Lursa löste ihren Blick von dem Feuer und wickelte ihren Umhang schützend um den linken Arm. Als sie sich vergewissert hatte, daß alles seine Richtigkeit hatte, schloß sie die Augen und wartete. Der Adler kam langsam näher und setzte sich vorsichtig auf den Stoff, der ihren Arm schützte, um sie nicht mit den scharfen Krallen zu verletzen. Als Lursa das Gewicht des Vogels spürte, begann sie mit leiser Stimme eines der alten Lieder zu singen. Es war ein langes, trauriges Lied, und während der ganzen Zeit saß der Adler unbeweglich auf ihrem Arm und wartete. Als der Gesang jedoch endete und der letzte Ton durch die Höhle widerhallte, stieß der Greif pfeilschnell mit dem Schnabel zu und riß der Frau ein Stück Fleisch aus der linken Brust, das er sofort gierig verschlang. Lursa schrie schmerzerfüllt auf, doch sie zwang sich, bewegungslos knienzubleiben, bis der Vogel seine Schwingen ausbreitete und die Höhle mit einem heiseren Schrei verließ. Dann erst brach sie, eine Hand auf der blutenden Wunde, vor dem Feuer zusammen.

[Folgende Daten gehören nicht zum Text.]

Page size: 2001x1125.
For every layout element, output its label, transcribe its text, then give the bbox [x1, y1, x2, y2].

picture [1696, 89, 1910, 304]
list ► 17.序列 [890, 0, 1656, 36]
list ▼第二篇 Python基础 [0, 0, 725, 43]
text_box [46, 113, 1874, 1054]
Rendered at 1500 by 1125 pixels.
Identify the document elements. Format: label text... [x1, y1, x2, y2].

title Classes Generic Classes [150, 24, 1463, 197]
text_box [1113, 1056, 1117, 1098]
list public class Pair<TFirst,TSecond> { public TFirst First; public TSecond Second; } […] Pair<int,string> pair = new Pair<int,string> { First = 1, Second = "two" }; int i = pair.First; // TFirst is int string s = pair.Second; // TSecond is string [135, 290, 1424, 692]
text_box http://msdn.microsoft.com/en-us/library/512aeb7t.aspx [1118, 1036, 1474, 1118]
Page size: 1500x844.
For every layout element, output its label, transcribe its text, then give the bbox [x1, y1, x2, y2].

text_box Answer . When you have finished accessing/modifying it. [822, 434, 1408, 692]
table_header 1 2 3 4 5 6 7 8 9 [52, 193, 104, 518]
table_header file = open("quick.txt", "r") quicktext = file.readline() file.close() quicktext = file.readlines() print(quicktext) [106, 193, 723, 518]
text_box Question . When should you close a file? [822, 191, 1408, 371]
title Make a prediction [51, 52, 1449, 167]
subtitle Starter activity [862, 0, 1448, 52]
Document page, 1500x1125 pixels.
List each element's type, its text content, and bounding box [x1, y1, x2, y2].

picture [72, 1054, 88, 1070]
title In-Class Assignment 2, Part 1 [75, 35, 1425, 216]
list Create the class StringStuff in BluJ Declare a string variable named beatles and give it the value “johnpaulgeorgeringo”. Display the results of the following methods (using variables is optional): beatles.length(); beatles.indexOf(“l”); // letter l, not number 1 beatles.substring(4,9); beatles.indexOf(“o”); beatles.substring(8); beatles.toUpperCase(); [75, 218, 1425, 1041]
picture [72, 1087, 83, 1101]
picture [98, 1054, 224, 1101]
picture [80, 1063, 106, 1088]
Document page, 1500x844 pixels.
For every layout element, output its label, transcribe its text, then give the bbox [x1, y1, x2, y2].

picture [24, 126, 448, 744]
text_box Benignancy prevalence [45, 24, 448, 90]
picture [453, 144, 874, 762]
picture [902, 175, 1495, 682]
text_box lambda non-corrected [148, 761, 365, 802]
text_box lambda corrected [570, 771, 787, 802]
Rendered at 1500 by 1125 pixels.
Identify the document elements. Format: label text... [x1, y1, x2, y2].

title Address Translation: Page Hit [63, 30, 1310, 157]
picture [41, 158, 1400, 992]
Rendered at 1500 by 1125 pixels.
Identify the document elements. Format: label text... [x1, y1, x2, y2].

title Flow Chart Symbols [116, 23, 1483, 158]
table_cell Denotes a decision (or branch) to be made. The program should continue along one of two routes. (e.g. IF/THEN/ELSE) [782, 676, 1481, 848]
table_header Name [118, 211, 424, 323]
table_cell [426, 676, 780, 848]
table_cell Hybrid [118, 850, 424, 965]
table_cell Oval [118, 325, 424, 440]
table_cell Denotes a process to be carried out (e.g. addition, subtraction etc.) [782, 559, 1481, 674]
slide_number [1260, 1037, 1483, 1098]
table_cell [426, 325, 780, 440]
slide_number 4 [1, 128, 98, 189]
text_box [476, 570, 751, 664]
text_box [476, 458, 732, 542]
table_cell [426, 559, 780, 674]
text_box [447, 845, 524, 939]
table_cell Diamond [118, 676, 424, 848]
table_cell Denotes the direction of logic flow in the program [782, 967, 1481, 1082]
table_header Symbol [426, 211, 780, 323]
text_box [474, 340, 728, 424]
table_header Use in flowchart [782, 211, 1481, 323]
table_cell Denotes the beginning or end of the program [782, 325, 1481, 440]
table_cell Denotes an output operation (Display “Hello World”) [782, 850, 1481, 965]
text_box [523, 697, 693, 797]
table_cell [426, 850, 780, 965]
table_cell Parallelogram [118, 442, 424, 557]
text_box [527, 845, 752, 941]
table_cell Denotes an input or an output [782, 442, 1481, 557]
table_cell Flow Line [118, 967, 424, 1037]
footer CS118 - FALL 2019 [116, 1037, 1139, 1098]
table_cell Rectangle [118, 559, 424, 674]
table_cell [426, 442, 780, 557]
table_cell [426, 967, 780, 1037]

»Es heißt die Liebe des Feuers«, erklärte Luovana und warf einen Blick auf Bruno, der die Tänzerin am Ende des grünen Saales nicht aus den Augen ließ.

»Die roten Federn, mit denen Antana tanzt, symbolisieren das Erwachen des Feuers und damit die Kraft der Liebe.« Sie schaute zurück zu Antana, die zwischen den Feuerschalen auf dem Boden in ihrem roten Gewand wie eine lebendige Flamme wirkte. Selbst für sie war es immer wieder bezaubernd, diesem Mädchen bei ihren schlangenhaften Bewegungen zuzuschauen, auch wenn diese lebendige Anmut ihr heute einen leichten Stich versetzte. Irgend etwas war anders als sonst. Sie fühlte sich unglücklich. Vorsichtig schaute sie wieder auf Bruno, der nun schon seit Stunden unbeweglich neben ihr saß und fast gelangweilt diesem Fest beiwohnte, obwohl alle sich große Mühe gaben, ihn aufzuheitern. Die Menschen hier ringsum schienen ihn nicht zu interessieren. Als Mandu, der grazile schöne Tänzer, der Abend für Abend allein der Hüterin zu Ehren seinen Feuertanz aufführte, das Fest eröffnet hatte, mußte sie Bruno ihre Hand auf den Arm legen, damit er aufschaute. Mandu hatte trotz aller Geschicklichkeit nicht Brunos Aufmerksamkeit erregen können, selbst dann nicht, als er riesige Flammen durch den Raum warf, die wie Blitze hier und da über die Decke des Saales zuckten.

Luovana war sicher, daß Bruno nie zuvor einen solch eindrucksvollen Tanz gesehen hatte, aber wenn es ihm gefallen hatte, so hatte er sich nichts anmerken lassen. Brunos Gedanken und Gefühle waren wie zu Eis erstarrt. Selbst seine Augen, mit denen er sie kaum ansah, lagen wie unter einem dichten dunklen Schleier verborgen. Luovana konnte sich sein Verhalten nicht erklären, es konnte nicht an diesem Fest liegen. Hatte sie einen Fehler gemacht?

Luovana hatte einen furchtbaren Schrecken bekommen, als eine Dienerin ihr am frühen Abend ausrichtete, der edle Herr von Falkenstein wolle nicht zu diesem Fest erscheinen. Sie war sofort zu ihm geeilt in banger Furcht, eine Krankheit habe ihn ans Bett gefesselt, doch er war wohlauf. So hatte sie darauf bestanden, daß seine Anwesenheit vonnöten war. Sie hatte ihre Macht als Hüterin des Feuers zum erstenmal gebrauchen müssen, um ihn davon zu überzeugen, daß er nicht auf einem Fest fehlen könnte, welches ihm zu Ehren gefeiert wurde.

»Möchtet Ihr noch Wein?«

»Wie?« Sein Blick schien aus weiter Ferne zu kommen, als er sie ansah. Luovana versuchte in seinen Augen zu lesen, doch es gelang ihr nicht.